Desert Isle Keeper
The Fortune Quilt
The Fortune Quilt has something for everyone: A sweet romance, snazzy chick-lit type heroine, and enough family and personal dilemma to satisfy the women’s fiction lovers out there. I’ve been a fan of Lani Diane Rich since picking up her debut novel, Time Off for Good Behavior. While I have loved every one of her books, I think The Fortune Quilt is by far my favorite.
Carly McKay is content with her life as the producer for local news show Tucson Today and surrogate mother for her two younger sisters. She took over the maternal role at age twelve, when her mother up and left. It’s been 17 years and Carly accepts that her mother will never come back. But a fluff piece on a psychic quilt maker eventually turns her life upside down.

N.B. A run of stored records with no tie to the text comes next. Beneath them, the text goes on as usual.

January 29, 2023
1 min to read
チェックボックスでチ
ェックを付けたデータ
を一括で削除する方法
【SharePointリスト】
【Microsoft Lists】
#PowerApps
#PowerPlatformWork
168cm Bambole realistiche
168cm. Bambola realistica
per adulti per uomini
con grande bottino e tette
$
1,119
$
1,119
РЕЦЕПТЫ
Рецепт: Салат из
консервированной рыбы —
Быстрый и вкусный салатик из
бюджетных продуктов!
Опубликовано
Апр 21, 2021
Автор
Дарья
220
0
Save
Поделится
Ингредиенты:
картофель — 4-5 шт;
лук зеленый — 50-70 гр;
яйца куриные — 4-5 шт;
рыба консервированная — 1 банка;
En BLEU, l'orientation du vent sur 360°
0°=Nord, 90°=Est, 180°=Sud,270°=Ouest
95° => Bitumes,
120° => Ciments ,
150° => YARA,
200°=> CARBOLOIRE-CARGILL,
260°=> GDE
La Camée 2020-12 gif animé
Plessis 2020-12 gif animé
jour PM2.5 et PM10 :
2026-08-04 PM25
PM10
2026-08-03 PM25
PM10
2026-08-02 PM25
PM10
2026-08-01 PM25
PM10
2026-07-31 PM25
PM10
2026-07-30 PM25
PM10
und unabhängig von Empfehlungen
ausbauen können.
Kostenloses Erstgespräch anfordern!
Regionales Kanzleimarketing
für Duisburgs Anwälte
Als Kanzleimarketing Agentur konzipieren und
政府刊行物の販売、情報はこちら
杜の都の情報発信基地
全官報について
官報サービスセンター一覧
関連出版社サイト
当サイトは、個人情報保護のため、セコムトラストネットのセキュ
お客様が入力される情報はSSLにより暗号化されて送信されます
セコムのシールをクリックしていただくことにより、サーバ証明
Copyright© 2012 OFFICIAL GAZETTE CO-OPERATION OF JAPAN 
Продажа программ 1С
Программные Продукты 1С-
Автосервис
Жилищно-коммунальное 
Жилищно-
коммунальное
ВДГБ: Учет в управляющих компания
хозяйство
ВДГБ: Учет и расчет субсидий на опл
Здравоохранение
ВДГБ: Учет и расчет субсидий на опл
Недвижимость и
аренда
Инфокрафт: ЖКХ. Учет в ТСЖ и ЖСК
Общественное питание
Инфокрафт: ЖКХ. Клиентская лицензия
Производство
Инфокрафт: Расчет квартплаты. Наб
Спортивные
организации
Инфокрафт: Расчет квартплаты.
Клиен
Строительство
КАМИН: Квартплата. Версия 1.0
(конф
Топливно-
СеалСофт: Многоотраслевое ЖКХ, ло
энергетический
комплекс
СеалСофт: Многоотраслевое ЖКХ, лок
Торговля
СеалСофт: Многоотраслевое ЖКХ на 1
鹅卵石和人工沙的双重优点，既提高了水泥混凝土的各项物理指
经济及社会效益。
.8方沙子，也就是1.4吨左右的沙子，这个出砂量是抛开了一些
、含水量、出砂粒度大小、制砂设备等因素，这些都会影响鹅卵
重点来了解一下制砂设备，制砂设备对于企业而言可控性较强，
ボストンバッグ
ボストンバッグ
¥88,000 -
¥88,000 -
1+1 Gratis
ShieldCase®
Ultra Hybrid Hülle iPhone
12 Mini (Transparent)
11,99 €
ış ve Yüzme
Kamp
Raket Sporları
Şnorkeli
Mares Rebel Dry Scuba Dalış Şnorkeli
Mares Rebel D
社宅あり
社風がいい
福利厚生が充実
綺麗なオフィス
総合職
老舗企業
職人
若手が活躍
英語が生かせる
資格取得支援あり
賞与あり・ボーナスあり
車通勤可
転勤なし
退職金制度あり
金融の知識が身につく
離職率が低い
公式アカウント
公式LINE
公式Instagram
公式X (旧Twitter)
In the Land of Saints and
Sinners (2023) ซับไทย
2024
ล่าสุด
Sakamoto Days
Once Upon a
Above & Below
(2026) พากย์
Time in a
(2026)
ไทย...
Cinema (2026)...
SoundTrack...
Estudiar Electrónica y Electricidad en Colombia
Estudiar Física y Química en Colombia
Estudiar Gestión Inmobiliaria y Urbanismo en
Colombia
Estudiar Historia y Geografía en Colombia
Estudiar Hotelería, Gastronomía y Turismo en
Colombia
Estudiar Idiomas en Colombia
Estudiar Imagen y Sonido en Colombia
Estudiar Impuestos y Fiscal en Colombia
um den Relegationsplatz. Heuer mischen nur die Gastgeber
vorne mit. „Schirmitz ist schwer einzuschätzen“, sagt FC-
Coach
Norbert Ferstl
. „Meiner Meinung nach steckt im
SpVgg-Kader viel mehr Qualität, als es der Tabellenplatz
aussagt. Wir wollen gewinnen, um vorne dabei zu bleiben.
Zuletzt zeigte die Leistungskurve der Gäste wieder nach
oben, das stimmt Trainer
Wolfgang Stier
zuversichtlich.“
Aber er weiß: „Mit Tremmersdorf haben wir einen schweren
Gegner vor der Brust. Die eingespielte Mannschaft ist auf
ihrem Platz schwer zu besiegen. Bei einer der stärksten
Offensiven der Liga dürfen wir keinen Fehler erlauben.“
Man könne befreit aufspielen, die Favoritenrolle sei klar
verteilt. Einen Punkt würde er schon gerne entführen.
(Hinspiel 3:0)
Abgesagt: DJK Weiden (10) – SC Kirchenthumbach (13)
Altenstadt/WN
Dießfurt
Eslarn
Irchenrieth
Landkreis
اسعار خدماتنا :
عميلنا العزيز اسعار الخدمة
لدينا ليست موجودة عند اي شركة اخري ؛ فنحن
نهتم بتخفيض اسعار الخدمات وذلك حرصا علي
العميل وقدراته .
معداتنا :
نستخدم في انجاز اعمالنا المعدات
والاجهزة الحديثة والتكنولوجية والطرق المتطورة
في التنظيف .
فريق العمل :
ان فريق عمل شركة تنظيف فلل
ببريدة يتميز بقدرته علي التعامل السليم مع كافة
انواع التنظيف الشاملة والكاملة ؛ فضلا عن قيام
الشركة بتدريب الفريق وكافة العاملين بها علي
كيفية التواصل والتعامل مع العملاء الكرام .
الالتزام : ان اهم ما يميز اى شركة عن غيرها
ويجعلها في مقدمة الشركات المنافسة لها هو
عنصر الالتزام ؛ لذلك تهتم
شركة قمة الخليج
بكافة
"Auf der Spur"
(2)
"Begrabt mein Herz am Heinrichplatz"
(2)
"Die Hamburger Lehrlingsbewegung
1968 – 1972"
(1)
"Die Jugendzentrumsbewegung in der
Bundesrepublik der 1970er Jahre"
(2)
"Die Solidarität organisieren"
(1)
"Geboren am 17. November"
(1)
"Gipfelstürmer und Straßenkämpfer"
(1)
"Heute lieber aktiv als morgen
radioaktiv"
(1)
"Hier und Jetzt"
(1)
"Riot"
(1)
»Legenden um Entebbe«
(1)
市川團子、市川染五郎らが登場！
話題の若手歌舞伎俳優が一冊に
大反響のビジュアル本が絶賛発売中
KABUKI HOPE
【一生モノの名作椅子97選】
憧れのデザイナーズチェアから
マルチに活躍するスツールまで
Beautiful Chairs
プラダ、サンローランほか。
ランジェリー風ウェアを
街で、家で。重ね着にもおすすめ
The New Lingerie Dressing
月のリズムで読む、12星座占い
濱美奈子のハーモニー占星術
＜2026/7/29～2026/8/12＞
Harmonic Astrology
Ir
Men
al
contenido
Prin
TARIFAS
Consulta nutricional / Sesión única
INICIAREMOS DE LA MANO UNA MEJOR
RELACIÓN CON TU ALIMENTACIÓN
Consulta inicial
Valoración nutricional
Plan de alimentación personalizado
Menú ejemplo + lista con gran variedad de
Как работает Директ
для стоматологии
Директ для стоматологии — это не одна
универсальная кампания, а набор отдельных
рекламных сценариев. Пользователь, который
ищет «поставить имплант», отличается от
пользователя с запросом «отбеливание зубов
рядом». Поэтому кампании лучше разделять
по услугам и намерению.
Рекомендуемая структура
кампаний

It’s in Bilby, Arizona that Carly and her best friend/cameraman find that the psychic has a fortune quilt already waiting for Carly, a quilt that signals great changes in her life. Carly is skeptical but takes the quilt, not believing anything the hokey women said. And then her mother returns and wants to make things “the way they used to be,” she loses her job when Tucson Today is cancelled, and her best – and only – friend confesses his undying love for her. Things are not looking good for Carly as she drives around Tucson, essentially homeless after giving her father an ultimatum that doesn’t go her way. She decides it was the quilt’s fault and, since she has no where else to go, she heads to Bilby to return the evil quilt and confront its maker, Brandy.
But once in Bilby, things start to turn around. She discovers a strong kinship with Brandy, rents a cabin from her that just happens to be next door to a fabulous man, and gets a low key job at an area art store. She’s starting to enjoy life again and feels that this change might be for the good. But Carly needs to mend some fences with the family and friends that she up and left. So she has some decisions to make: go back and try to rebuild her old life or start over here with new friends and career choices.
Humor is definitely objective so I won’t make a general assumption that everyone will find this as funny as I do. Yet Ms. Rich hits all my buttons. Her dry and sarcastic wit has me rolling every time. I never laugh as much as I do when reading this author.
The story, while being hilarious, has its deeper moments that made this one into a Keeper for me. Carly’s reaction to her reinstated mother was so spot on it made my breath hitch. I’ve never been in that exact situation myself, but I know the feelings that come on you when you experience something that shocking. I was impressed at how the author put those feelings and emotions into words.
I had some very slight problems, so slight I almost don’t want to tell you in case you might pass this book up. First, I wanted more. Not that big of an issue, but still, because of the length, the end felt a bit rushed. I also hoped that Carly’s initial fortune would turn out to be a little wittier that it did. Sure, all the clues fit in perfectly, but I wanted a little more panache to go with it.
Lani Diane Rich knows her away around one-of-a-kind characters and fantastical plots. I thought she couldn’t top herself with strange elements after the stinky green bird in Maybe, Baby, but then she throws in a porcelain, hunchback sugar dish with the unfortunate name of Quasitoado. It’s the little touches that make The Fortune Quilt a fantastic read. Even if that little touch includes an ugly sugar dish.